START STUDY TEXT

Dazydazy · 23/12/2016 09:27

I find in difficult when my OH goes on nights out (specially Xmas) because I know at some point I will be woken up, and will find it hard to get back to sleep where as she will just hit the pillow and be out. I also find it hard knowing that she may or may not be very drunk, and may or may not arrive back at any time between 10.30pm and 3 am. I also find it a bit irritating if she starts texting in bed, and then people inevitably text back and so on. I would have a big problem with the combination of the two, because she is aware that I find both difficult and she will be aware that I am always a bit restless when she is out and already nervous about overall sleeplessness.

I think it's massively important that she gets to do the things she likes and to live the life she wants, and have time and ways to avoid family pressures. But I would expect her not to arrive home and then start texting from in the bed.

As to the level of reaction, this is all dependent. We went through a period at home when she would say she'd be probably back at around 10 and then consistently turn up hours after that, no message, nothing. If, on one of those evenings, she had finally arrived and then texted other people to see if they were ok...!

We did have a huge row about the whole lack of communication thing, because it had built up. So I can't say that I would never have reacted badly to this situation.

SarahOoo · 23/12/2016 09:27

He may have crazed sleep moodiness like me! I can be stone cold sober and for the whole time I've been with my husband (8 years) I can be really horrible to him when I'm half asleep for no reason at all and hen can't remember it the next day! We are otherwise in a very loving and happy relationship! Just a random thought! I also talk and laugh in my sleep and have crazy dreams and sleep walk so all of that is related!

TheNaze73 · 23/12/2016 09:28

I agree with you scruffy

One of the clearest examples of controlling behaviour, I've read on here.

END STUDY TEXT

ACTIVITY A: In the forum thread about a partner's nights out, why does Dazydazy find it difficult when their OH goes out?
ACTIVITY B: Continue the forum thread about a partner's nights out with a further post, picking up after TheNaze73's comment.

START EXTRACTED MATERIAL

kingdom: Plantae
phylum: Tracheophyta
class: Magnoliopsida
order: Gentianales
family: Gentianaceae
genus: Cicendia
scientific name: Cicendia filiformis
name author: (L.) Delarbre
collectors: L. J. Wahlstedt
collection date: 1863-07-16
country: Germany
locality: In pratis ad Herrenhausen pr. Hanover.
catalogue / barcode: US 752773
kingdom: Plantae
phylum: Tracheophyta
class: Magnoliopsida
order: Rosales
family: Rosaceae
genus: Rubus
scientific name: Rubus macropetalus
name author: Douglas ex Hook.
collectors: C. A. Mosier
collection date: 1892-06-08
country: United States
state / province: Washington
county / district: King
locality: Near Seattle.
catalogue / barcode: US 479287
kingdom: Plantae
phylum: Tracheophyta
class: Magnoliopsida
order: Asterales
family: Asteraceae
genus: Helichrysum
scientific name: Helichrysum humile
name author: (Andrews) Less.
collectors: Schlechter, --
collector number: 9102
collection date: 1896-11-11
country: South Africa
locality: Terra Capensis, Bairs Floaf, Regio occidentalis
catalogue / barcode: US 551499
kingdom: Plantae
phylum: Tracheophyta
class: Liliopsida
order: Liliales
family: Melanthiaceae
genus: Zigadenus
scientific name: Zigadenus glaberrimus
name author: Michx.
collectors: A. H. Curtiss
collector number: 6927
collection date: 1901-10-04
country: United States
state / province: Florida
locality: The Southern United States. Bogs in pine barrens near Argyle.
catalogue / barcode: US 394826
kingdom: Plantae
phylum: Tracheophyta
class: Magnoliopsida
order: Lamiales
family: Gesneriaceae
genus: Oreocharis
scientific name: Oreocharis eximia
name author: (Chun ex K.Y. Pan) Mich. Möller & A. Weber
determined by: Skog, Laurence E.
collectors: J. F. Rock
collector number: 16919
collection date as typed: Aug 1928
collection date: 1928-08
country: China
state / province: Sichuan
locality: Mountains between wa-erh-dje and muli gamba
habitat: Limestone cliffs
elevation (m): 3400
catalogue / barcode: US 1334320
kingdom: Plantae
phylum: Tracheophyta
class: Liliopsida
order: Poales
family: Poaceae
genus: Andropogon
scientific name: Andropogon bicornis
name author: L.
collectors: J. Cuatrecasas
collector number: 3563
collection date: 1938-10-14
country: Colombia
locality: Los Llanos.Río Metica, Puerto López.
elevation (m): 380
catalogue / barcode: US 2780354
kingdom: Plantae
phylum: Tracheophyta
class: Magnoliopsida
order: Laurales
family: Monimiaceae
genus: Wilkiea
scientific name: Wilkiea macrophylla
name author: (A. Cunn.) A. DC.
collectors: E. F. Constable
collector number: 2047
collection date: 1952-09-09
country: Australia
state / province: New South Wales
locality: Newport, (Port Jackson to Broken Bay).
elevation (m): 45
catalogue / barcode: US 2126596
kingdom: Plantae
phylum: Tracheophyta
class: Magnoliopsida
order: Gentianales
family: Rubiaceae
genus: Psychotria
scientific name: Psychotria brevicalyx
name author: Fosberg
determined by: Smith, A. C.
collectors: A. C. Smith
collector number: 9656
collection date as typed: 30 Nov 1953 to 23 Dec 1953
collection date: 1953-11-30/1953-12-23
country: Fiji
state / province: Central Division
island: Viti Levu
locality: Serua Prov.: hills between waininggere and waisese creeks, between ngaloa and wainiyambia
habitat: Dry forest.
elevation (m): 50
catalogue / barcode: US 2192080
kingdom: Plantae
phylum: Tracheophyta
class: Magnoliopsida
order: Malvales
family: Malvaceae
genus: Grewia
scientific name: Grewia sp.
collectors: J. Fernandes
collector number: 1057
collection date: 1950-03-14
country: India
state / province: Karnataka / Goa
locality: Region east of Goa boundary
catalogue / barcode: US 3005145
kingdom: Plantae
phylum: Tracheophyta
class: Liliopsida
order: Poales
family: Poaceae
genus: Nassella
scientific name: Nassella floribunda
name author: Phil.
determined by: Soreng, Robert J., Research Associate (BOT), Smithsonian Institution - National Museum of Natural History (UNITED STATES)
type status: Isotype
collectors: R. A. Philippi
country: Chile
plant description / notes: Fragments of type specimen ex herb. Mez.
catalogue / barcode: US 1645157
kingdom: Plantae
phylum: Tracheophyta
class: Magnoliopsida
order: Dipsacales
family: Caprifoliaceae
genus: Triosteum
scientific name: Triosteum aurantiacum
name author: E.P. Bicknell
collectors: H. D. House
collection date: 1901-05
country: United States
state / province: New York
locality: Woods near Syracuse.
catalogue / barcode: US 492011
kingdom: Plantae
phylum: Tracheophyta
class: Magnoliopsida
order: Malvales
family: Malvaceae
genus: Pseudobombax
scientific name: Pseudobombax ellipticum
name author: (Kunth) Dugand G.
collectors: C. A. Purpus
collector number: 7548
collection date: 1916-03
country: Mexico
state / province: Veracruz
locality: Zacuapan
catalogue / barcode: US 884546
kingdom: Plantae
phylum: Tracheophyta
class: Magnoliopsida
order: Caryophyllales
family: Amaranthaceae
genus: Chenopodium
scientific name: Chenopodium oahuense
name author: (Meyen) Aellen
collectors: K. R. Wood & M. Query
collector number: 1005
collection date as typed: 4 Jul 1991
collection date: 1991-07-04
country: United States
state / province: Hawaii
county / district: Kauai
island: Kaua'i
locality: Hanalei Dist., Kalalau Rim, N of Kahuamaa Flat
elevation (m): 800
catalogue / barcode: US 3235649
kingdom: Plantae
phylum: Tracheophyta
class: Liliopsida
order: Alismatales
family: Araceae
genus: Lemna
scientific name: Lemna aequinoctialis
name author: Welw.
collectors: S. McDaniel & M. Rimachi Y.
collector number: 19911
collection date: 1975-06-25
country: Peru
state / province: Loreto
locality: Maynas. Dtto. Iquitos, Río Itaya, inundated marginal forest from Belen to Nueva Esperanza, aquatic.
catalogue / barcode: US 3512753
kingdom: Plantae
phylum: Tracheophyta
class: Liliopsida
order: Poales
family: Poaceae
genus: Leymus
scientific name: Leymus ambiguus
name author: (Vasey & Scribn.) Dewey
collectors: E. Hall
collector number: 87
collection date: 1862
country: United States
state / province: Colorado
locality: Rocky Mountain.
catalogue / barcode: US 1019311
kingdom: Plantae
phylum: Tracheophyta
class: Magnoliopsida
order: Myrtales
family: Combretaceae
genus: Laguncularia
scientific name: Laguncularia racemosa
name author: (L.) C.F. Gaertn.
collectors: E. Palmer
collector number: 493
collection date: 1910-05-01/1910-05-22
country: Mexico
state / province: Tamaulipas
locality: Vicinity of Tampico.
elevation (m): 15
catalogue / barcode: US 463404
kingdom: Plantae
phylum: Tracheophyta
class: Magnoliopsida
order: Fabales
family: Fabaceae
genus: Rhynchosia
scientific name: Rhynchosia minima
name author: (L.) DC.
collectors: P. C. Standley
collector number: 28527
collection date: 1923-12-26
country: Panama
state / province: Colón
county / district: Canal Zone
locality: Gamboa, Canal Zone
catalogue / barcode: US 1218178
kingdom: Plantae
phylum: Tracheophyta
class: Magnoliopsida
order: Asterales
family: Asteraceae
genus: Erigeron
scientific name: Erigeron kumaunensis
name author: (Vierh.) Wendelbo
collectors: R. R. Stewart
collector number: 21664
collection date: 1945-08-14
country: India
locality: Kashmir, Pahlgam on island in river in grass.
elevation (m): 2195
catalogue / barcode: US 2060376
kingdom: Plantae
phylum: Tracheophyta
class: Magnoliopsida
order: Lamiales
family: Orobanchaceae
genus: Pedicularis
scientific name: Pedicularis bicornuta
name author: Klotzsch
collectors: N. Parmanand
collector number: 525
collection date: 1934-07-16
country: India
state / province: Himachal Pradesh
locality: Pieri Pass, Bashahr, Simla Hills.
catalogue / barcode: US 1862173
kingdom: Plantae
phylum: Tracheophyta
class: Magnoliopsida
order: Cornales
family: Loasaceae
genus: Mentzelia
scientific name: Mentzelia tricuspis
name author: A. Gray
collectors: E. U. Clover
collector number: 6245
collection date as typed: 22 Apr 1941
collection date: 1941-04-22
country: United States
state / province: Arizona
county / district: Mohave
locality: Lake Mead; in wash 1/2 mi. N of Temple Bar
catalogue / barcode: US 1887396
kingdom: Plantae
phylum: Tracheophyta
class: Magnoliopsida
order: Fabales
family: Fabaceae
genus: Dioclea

END EXTRACTED MATERIAL

WRITTEN REPLY A: Dazydazy knows they will be woken at some point and will find it hard to get back to sleep, while she will fall asleep as soon as she hits the pillow. Dazydazy also finds it hard not knowing whether she will be very drunk or when she will get back, anywhere from 10.30pm to 3 am.

WRITTEN REPLY B:
LardLizard · 23/12/2016 09:32

Well what's happened so far this am is, alarm went off about 730
I came out stairs as felt a bit sicky in the tummy

He didn't come down till 9
He walked past me to go into he kitchen, then walked past again to get he's laptop
Then walked past again to go to the downstairs toilet
So gone past me about three or four times
He's not spoken to me
At all and not have I to him
But he's the one stroppy with me so guess he's still pissed off with me

He's just made himself a coffee
A horrible filter. Coffee that stinks
Which I hate the smell of but don't say he's not allowed or anything
He's not asked if I want a drink while he's getting his own or if I'm ok or anything

He's working from home today so guess me n the kids better go out

Got to out a stop to this somehow
Had enough of this sleeping non sense

OP posts:
memyselfandaye · 23/12/2016 09:32

Grown adults do not have fucking bedtimes set for them by others.

OP I bet there are other examples of his controlling behaviour.

He sounds pissed off because you went out, the waking thing is just his excuse to have a go at you, make you feel bad and in his mind make him look like the victim of your selfishness.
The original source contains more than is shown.